Devashish Makhija is an unambiguous director whose cinematic repercussions are about non-escapism. His previous film Ajji was a gritty and disturbing revenge saga revolving around rape, while Bhonsle has been derived from Makhija’s terrific short film Taandav. With age-old protagonists, similar patterns are visible in Ajji as well as Bhonsle – even with grumpy old walls.
Bhonsle begins with a making of Ganesh Idol intercut with unmaking of Ganpat Bhonsle from his duty (retirement). Retired Bhonsle befriends a North Indian and her brother, when the local politicians are trying to get rid of migrants. Writers Mirat Trivedi, Devashish Makhija and Sharanya Rajgopal weave an intricately sensitive story questioning demarcation of boundaries, blind faith and religion.

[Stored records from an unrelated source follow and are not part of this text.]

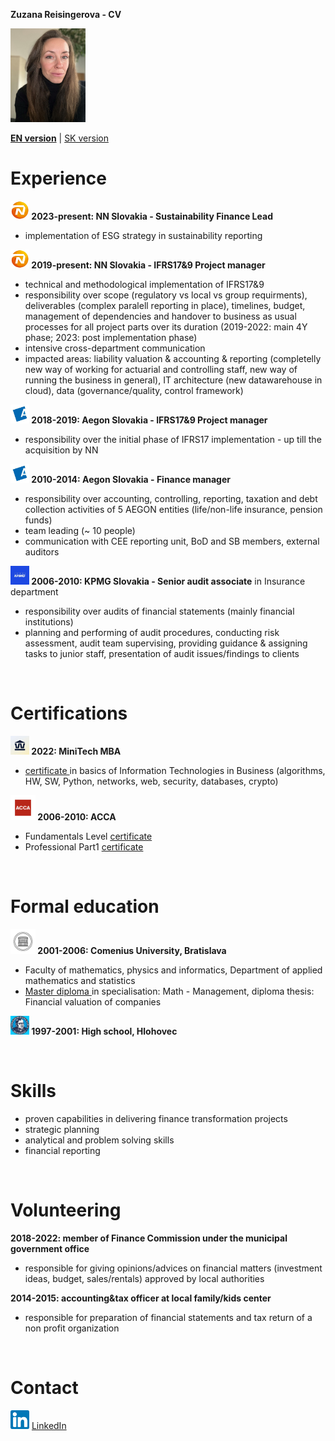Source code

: **Zuzana Reisingerova - CV**

<img src="profile pic.jpg" width="120" height="150">

[**EN version**](README.md) | [SK version](README_SK.md) 

# Experience
**<img src="NN logo.jpeg" width="30" height="30"> 2023-present: NN Slovakia - Sustainability Finance Lead** 
* implementation of ESG strategy in sustainability reporting

**<img src="NN logo.jpeg" width="30" height="30"> 2019-present: NN Slovakia - IFRS17&9 Project manager** 
* technical and methodological implementation of IFRS17&9 
* responsibility over scope (regulatory vs local vs group requirments), deliverables (complex paralell reporting in place), timelines, budget, management of dependencies and handover to business as usual processes for all project parts over its duration (2019-2022: main 4Y phase; 2023: post implementation phase) 
* intensive cross-department communication 
* impacted areas: liability valuation & accounting & reporting (completelly new way of working for actuarial and controlling staff, new way of running the business in general), IT architecture (new datawarehouse in cloud), data (governance/quality, control framework) 
  
**<img src="Aegon logo.jpeg" width="30" height="30"> 2018-2019: Aegon Slovakia - IFRS17&9 Project manager**
* responsibility over the initial phase of IFRS17 implementation - up till the acquisition by NN  

**<img src="Aegon logo.jpeg" width="30" height="30"> 2010-2014: Aegon Slovakia - Finance manager** 
* responsibility over accounting, controlling,  reporting, taxation and debt collection activities of 5 AEGON entities (life/non-life insurance, pension funds) 
* team leading (~ 10 people) 
* communication with CEE reporting unit, BoD and SB members, external auditors

**<img src="kpmg logo.jpeg" width="30" height="30"> 2006-2010: KPMG Slovakia - Senior audit associate** in Insurance department 
* responsibility over audits of financial statements (mainly financial institutions) 
* planning and performing of audit procedures, conducting risk assessment, audit team supervising, providing guidance & assigning tasks to junior staff, presentation of audit issues/findings to clients

<br>

# Certifications
**<img src="MiniTech logo.jpeg" width="30" height="30"> 2022: MiniTech MBA**
*  <a href="Reisingerova_MiniTechMBA_EN certificate.pdf"> certificate </a> in basics of Information Technologies in Business (algorithms, HW, SW, Python, networks, web, security, databases, crypto) 

**<img src="ACCA logo.jpeg" width="40" height="40"> 2006-2010: ACCA** 
* Fundamentals Level <a href="Reisingerova_ACCA_Fundamentals Level.pdf">certificate </a> 
* Professional Part1 <a href="Reisingerova_ACCA_Professional Part1.pdf">certificate </a> 

<br>

# Formal education 
**<img src="UK logo.jpeg" width="40" height="40"> 2001-2006: Comenius University, Bratislava** 

* Faculty of mathematics, physics and informatics, Department of applied mathematics and statistics 
* <a href="diplom.pdf"> Master diploma </a> in specialisation: Math - Management, diploma thesis: Financial valuation of companies 
 
**<img src="gymnazium logo.jpeg" width="30" height="30"> 1997-2001: High school, Hlohovec**

<br>

# Skills
* proven capabilities in delivering finance transformation projects 
* strategic planning 
* analytical and problem solving skills
* financial reporting

<br>

# Volunteering
**2018-2022: member of Finance Commission under the municipal government office**
* responsible for giving opinions/advices on financial matters (investment ideas, budget, sales/rentals) approved by local authorities 

**2014-2015: accounting&tax officer at local family/kids center**
* responsible for preparation of financial statements and tax return of a non profit organization

<br>

# Contact
<img src="LinkedIn logo.png" width="30" height="30"> 
<a href="https://www.linkedin.com/in/zuzana-reisingerova-388977152/">LinkedIn</a> 
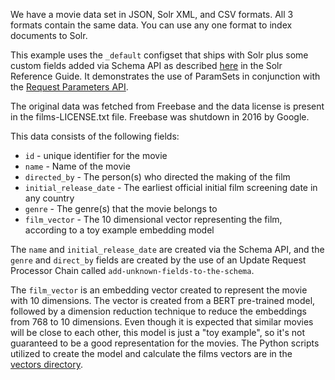 We have a movie data set in JSON, Solr XML, and CSV formats.  All 3 formats contain the same data.  You can use any one format to index documents to Solr.

This example uses the `_default` configset that ships with Solr plus some custom fields added via Schema API as described [here](https://solr.apache.org/guide/solr/latest/getting-started/tutorial-vectors.html#preparing-for-the-vector-data) in the Solr Reference Guide.  It demonstrates the use of ParamSets in conjunction with the [Request Parameters API](https://solr.apache.org/guide/solr/latest/configuration-guide/request-parameters-api.html).

The original data was fetched from Freebase and the data license is present in the films-LICENSE.txt file.  Freebase was shutdown in 2016 by Google.

This data consists of the following fields:
 * `id` - unique identifier for the movie
 * `name` - Name of the movie
 * `directed_by` - The person(s) who directed the making of the film
 * `initial_release_date` - The earliest official initial film screening date in any country
 * `genre` - The genre(s) that the movie belongs to
 * `film_vector` - The 10 dimensional vector representing the film, according to a toy example embedding model

 The `name` and `initial_release_date` are created via the Schema API, and the `genre` and `direct_by` fields
 are created by the use of an Update Request Processor Chain called `add-unknown-fields-to-the-schema`.

 The `film_vector` is an embedding vector created to represent the movie with 10 dimensions. The vector is created from a BERT pre-trained model, followed by a dimension reduction technique to reduce the embeddings from 768 to 10 dimensions. Even though it is expected that similar movies will be close to each other, this model is just a "toy example", so it's not guaranteed to be a good representation for the movies. The Python scripts utilized to create the model and calculate the films vectors are in the [vectors directory](./vectors).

Bhonsle is a superior film which avoids ambiguity and dwells in subtexts, where shots linger for brief moment to feel the emotion rather than the actor delivering it – visibly a director’s medium. With plenty of subtext motifs planted from animals (crow: bad omen, dog: mere spectator), the power lies in the arrogance of politics and faith. There’s a communal harmony with names like Churchill Chawl where Marathis and Biharis reside to even character named Sita, who is raped. Bhonsle dwells into harsh reality; from MNS Attacks on Migrants to lynchings in the name of religion, it sparks off thought-chain.
Manoj Bajpayee as usual slips into the character with sheer brilliance, minimalistic yet volume of deliverance makes an impact. Devashish exclaimed about making a landscape out of an actor, when an actor delivers through eyes it feels cliched, hence a lingering effect.
Devashish Makhija’s Bhonsle lingers briefly with a thought-chain questioning migration – from nature to humane and from humane to inhumane.